Stated task 1: Sum up the line chart passage in two sentences.
Stated task 2: Rewrite the line chart passage, from the part that opens with the words "A line chart is" and closes with "rate of change.", with "slope" swapped for "steepness".
Stated task 3: Pick up the line chart passage after its last sentence and carry it on.

Text passage:
>>>>>

Line Charts

Line Charts#

What is a Line Chart?#

A line chart is a type of graph used to display trends or patterns over time, usually with continuous data. In a line chart, data points are connected by a straight line, showing the progression of the variable being measured.

Line charts typically have the dependent variable on the y-axis and the independent variable (usually time) on the x-axis. The line in the chart represents the trend or pattern over time, and the slope of the line indicates the rate of change.

Line charts are commonly used in various fields such as finance, economics, science, and social sciences to analyze trends in data and to track changes over time. They are also useful for displaying data with multiple lines on the same chart, allowing for comparisons between different variables or data sets.

Getting Started#

Matplotlib is the library we will be using to create our line charts in this tutorial. There are other libraries that we could use to create line charts such as seaborn and plotly express that come with a variety of advanced features, but for this tutorial, the simplicity of matplotlib will do the trick. As you can see below, the style was set to ‘seaborn-darkgrid,’but feel free to change that to whatever you like using styles at Matplotlib: Style Sheet Reference.

Numpy provides the functionality of n-dimensional arrays. Compared to Python lists, numpy arrays save memory usage and provide a variety of benefits for easy mathematical calculations.

<<<<<

Supplied entries:
>>>>>

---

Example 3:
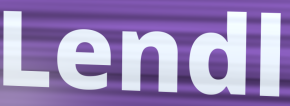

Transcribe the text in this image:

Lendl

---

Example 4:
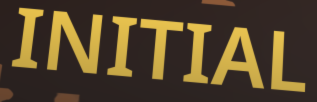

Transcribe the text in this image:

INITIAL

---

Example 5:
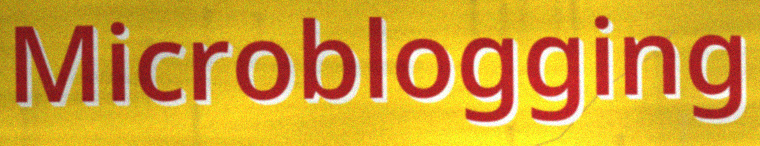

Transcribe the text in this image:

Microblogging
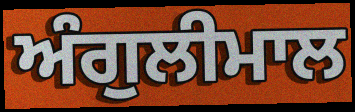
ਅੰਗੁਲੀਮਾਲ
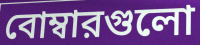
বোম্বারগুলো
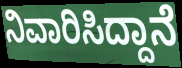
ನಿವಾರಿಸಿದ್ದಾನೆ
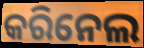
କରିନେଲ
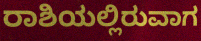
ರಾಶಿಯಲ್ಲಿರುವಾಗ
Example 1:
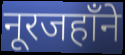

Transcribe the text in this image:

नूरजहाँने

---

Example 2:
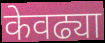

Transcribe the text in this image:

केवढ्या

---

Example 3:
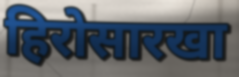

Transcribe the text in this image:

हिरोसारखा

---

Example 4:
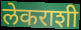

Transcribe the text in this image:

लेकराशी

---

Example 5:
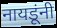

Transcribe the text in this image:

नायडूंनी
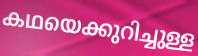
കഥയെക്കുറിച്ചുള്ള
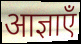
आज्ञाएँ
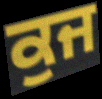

<<<<<

Task response 1: A line chart is a graph that connects data points with straight lines to show trends or patterns over time, usually with the dependent variable on the y-axis, time on the x-axis, and the slope showing the rate of change. Line charts are used in fields such as finance, economics, and science, and this tutorial builds them with matplotlib while using numpy for its memory-saving n-dimensional arrays.

Task response 2:
A line chart is a type of graph used to display trends or patterns over time, usually with continuous data. In a line chart, data points are connected by a straight line, showing the progression of the variable being measured.

Line charts typically have the dependent variable on the y-axis and the independent variable (usually time) on the x-axis. The line in the chart represents the trend or pattern over time, and the steepness of the line indicates the rate of change.

Task response 3:
Pandas is one of the go-to libraries for data analysis. While it can be used for data visualization, that is not what it will be used for here. Rather it will be used for its dataframe class to provide structure to the data so that it is more malleable.

To get started, go ahead and import the modules below. As a disclaimer, this guide assumes you are using Jupyter Notebooks. You may need to install these modules with the ‘pip install’ command. If you need extra help with this step, consult Python’s guide on this topic.

import matplotlib.pyplot as plt
#plt.style.use('seaborn-darkgrid')
import numpy as np
import pandas as pd

Basic Line Chart with Matplotlib#

Creating a basic line chart with Matplotlib is very simple. You need data for your x and y axis and to call the plot function. In the example below, we used lists to plot our line chart. Our x list is populated with years ranging from 2000-2008 and the y list is simply randomly selected integers. One thing to be sure of when you are making a chart is to ensure that the shape/size of the lists are equal. If not, it will throw an error. The lists x and y are placed into the plot functions parameters, x represents the x-axis and y represents the y-axis.

After the bar function is called you can call functions to add extra labels and visual aids to improve the viewing experience. In this example, labels are created to define the X and Y axis and the Title goes across the top to define what the data in the chart is trying to display.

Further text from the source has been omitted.